◆ Try it
Using the records below, find every line that includes "склопідіймача" and copy it.

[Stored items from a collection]
━━━━

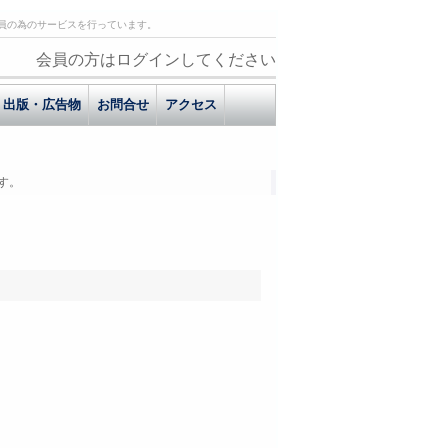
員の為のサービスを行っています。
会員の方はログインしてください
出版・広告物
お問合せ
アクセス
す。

━━━━

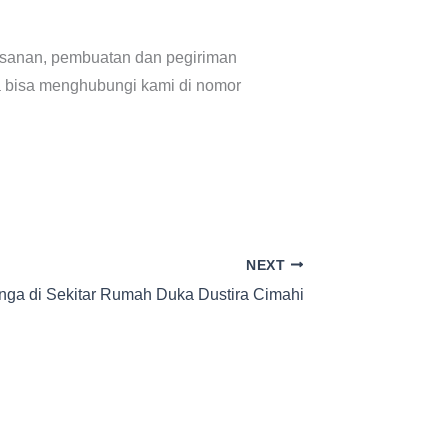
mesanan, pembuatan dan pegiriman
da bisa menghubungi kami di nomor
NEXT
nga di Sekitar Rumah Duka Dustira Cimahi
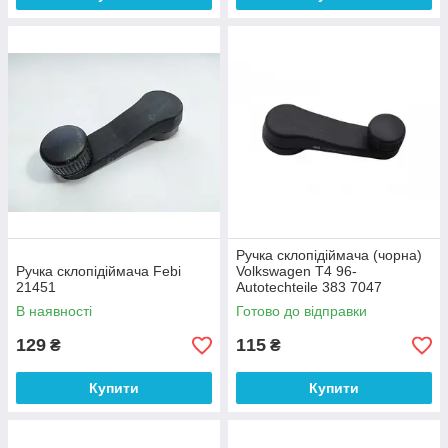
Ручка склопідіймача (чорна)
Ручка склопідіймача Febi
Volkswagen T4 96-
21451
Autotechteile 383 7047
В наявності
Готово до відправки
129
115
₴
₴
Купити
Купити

━━━━

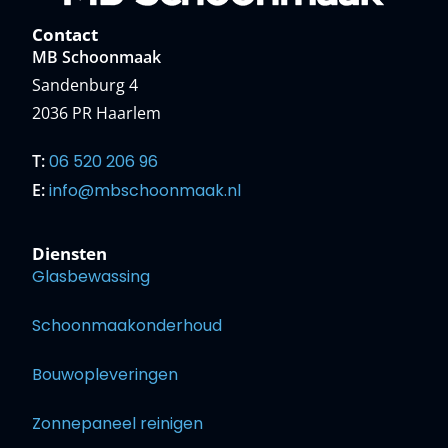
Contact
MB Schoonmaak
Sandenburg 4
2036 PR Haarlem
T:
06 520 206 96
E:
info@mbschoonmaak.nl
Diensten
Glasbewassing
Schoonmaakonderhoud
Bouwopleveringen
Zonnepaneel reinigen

━━━━

◆ Task response
Ручка склопідіймача (чорна)
Ручка склопідіймача Febi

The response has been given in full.